The first inning was a 22-pitch struggle to find that command. He issued a leadoff walk to Curtis Granderson and paid for it when his pickoff attempt at first was wild and allowed Granderson to scoot to third. He eventually scored on an Alex Rodriguez groundout.

But he had a goal in mind.

“Obviously after throwing 22-23 pitches in the first, especially to a team like that that can take a lot of pitches and foul off a lot of balls, I definitely wanted to get through the fifth,” he said.

In all, he put the lead runner on in four innings (he plunked Chris Stewart in the third). But his defense kept him out of serious trouble by turning three double plays. In the meantime, Buchholz was able to tinker.

“The feel of it was me coming out of my delivery a little bit, especially out of the windup,” he said “Just sort of falling towards home plate and not staying back.
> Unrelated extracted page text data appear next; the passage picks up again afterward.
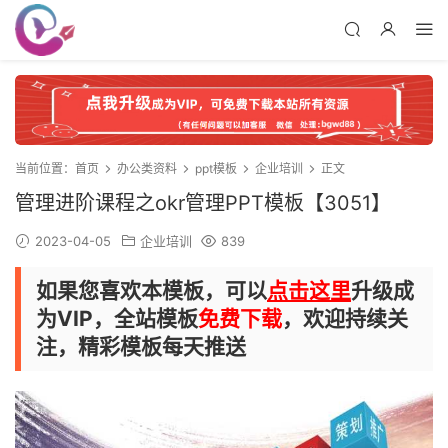
当前位置：
首页
办公类资料
ppt模板
企业培训
正文
管理进阶课程之okr管理PPT模板【3051】
2023-04-05
企业培训
839
如果您喜欢本模板，可以
点击这里
升级成
为VIP，全站模板
免费下载
，欢迎持续关
注，精彩模板每天推送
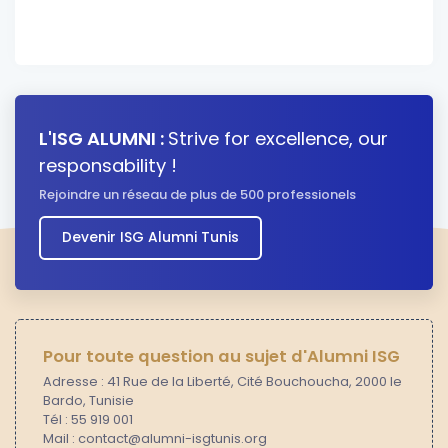
L'ISG ALUMNI :
Strive for excellence, our
responsability !
Rejoindre un réseau de plus de 500 professionels
Devenir ISG Alumni Tunis
Pour toute question au sujet d'Alumni ISG
Adresse : 41 Rue de la Liberté, Cité Bouchoucha, 2000 le
Bardo, Tunisie
Tél : 55 919 001
Mail : contact@alumni-isgtunis.org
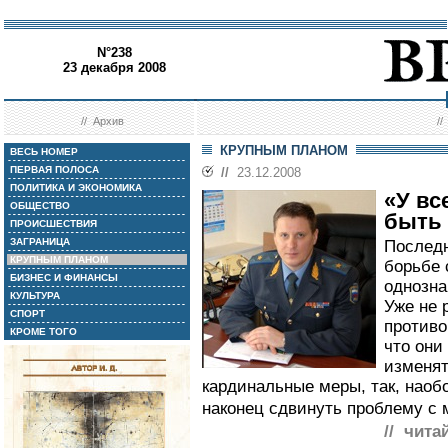
N°238
23 декабря 2008
//
Архив
/
КРУПНЫМ ПЛАНОМ
ВЕСЬ НОМЕР
ПЕРВАЯ ПОЛОСА
//
23.12.2008
ПОЛИТИКА И ЭКОНОМИКА
«У вс
ОБЩЕСТВО
быть 
ПРОИСШЕСТВИЯ
ЗАГРАНИЦА
Последн
КРУПНЫМ ПЛАНОМ
борьбе 
БИЗНЕС И ФИНАНСЫ
однозна
КУЛЬТУРА
Уже не 
СПОРТ
противо
КРОМЕ ТОГО
что они
изменят
кардинальные меры, так, наобо
наконец сдвинуть проблему с 
// чита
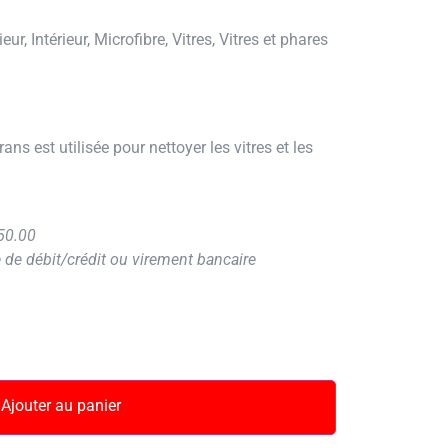
ieur
,
Intérieur
,
Microfibre
,
Vitres
,
Vitres et phares
rans est utilisée pour nettoyer les vitres et les
 50.00
 de débit/crédit ou virement bancaire
Ajouter au panier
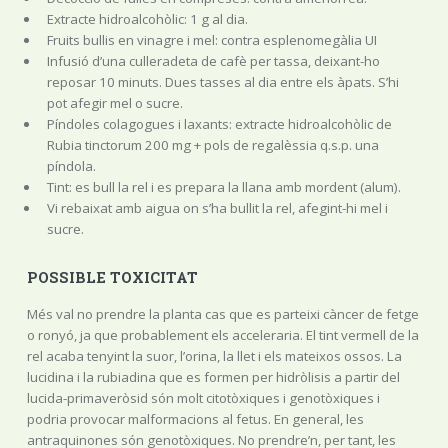
Extracte hidroalcohòlic: 1 g al dia.
Fruits bullis en vinagre i mel: contra esplenomegàlia UI
Infusió d’una culleradeta de cafè per tassa, deixant-ho
reposar 10 minuts. Dues tasses al dia entre els àpats. S’hi
pot afegir mel o sucre.
Píndoles colagogues i laxants: extracte hidroalcohòlic de
Rubia tinctorum 200 mg + pols de regalèssia q.s.p. una
píndola.
Tint: es bull la rel i es prepara la llana amb mordent (alum).
Vi rebaixat amb aigua on s’ha bullit la rel, afegint-hi mel i
sucre.
POSSIBLE TOXICITAT
Més val no prendre la planta cas que es parteixi càncer de fetge
o ronyó, ja que probablement els acceleraria. El tint vermell de la
rel acaba tenyint la suor, l’orina, la llet i els mateixos ossos. La
lucidina i la rubiadina que es formen per hidròlisis a partir del
lucida-primaveròsid són molt citotòxiques i genotòxiques i
podria provocar malformacions al fetus. En general, les
antraquinones són genotòxiques. No prendre’n, per tant, les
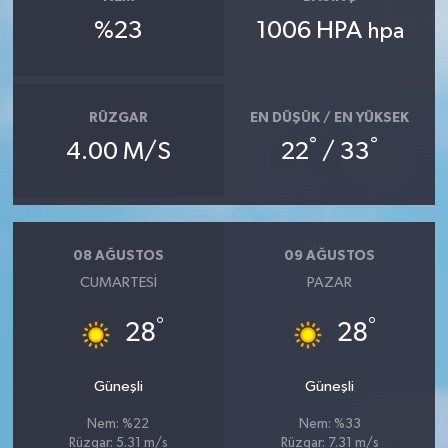
%23
1006 HPA
hpa
RÜZGAR
EN DÜŞÜK / EN YÜKSEK
°
°
4.00 M/S
22
/ 33
08 AĞUSTOS
09 AĞUSTOS
CUMARTESI
PAZAR
°
°
28
28
Güneşli
Güneşli
Nem: %22
Nem: %33
Rüzgar: 5.31 m/s
Rüzgar: 7.31 m/s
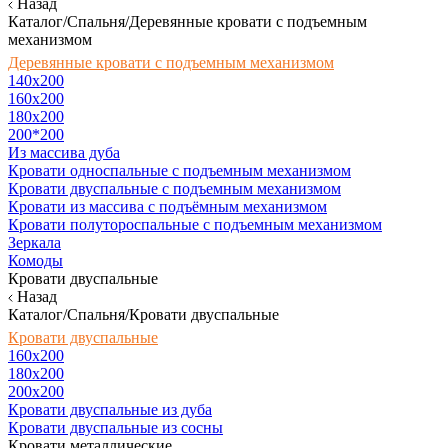
Назад
Каталог/Спальня/Деревянные кровати с подъемным
механизмом
Деревянные кровати с подъемным механизмом
140x200
160х200
180х200
200*200
Из массива дуба
Кровати односпальные с подъемным механизмом
Кровати двуспальные с подъемным механизмом
Кровати из массива с подъёмным механизмом
Кровати полутороспальные с подъемным механизмом
Зеркала
Комоды
Кровати двуспальные
Назад
Каталог/Спальня/Кровати двуспальные
Кровати двуспальные
160х200
180x200
200x200
Кровати двуспальные из дуба
Кровати двуспальные из сосны
Кровати металлические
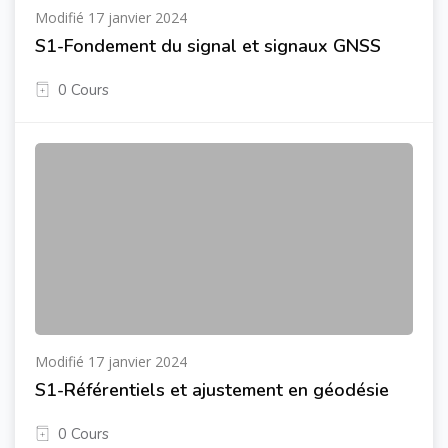
Modifié 17 janvier 2024
S1-Fondement du signal et signaux GNSS
0 Cours
Modifié 17 janvier 2024
S1-Référentiels et ajustement en géodésie
0 Cours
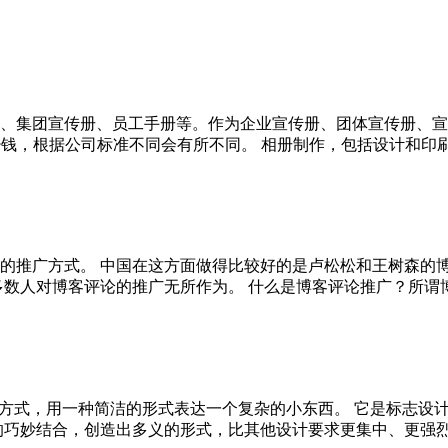
、集团宣传册、员工手册等。作为企业宣传册、团体宣传册、宣
，根据公司标准不同会有所不同。 相册制作，包括设计和印刷。 
的推广方式。 中国在这方面做得比较好的是卢松松和王树森的博
人对博客评论的推广无所作为。 什么是博客评论推广？所谓博客评
应的方式，用一种简洁的形式表达一个复杂的小东西。 它是标志设
妙结合，创造出多义的形式，比其他设计要求更集中、更强烈、更有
I think that was the big key early, especially the fastball pitches. That’s something that I key off of is to stay back and was rushing a little bit and jumping out. That’s what [pitching coach Juan Nieves] told me when I came in after the third inning. You’re rushing, just stay back a little bit longer.”

He largely leaned on his cutter but did a good job of mixing in his entire arsenal.

“Because he’s got four good pitches he can go to in any count,” Farrell said. “He’s got the ability to manipulate the ball and move it off the bat head in those fastball counts, whether it’s a cutter or a sinker and I think he never feels like he’s at a disadvantage because he can do just that, execute pitches when he’s behind in the count or with men on base.”

More than anything, Buchholz said the goal is to build toward the postseason. These two starts were the first steps in a gradual process.

“Just to run back out there two starts in a row, that’s what I want to do, that’s where I want to be,” he said. “Couldn’t be any better than helping a bunch of guys that want the same goal and that’s just to go out and win games and get to October.”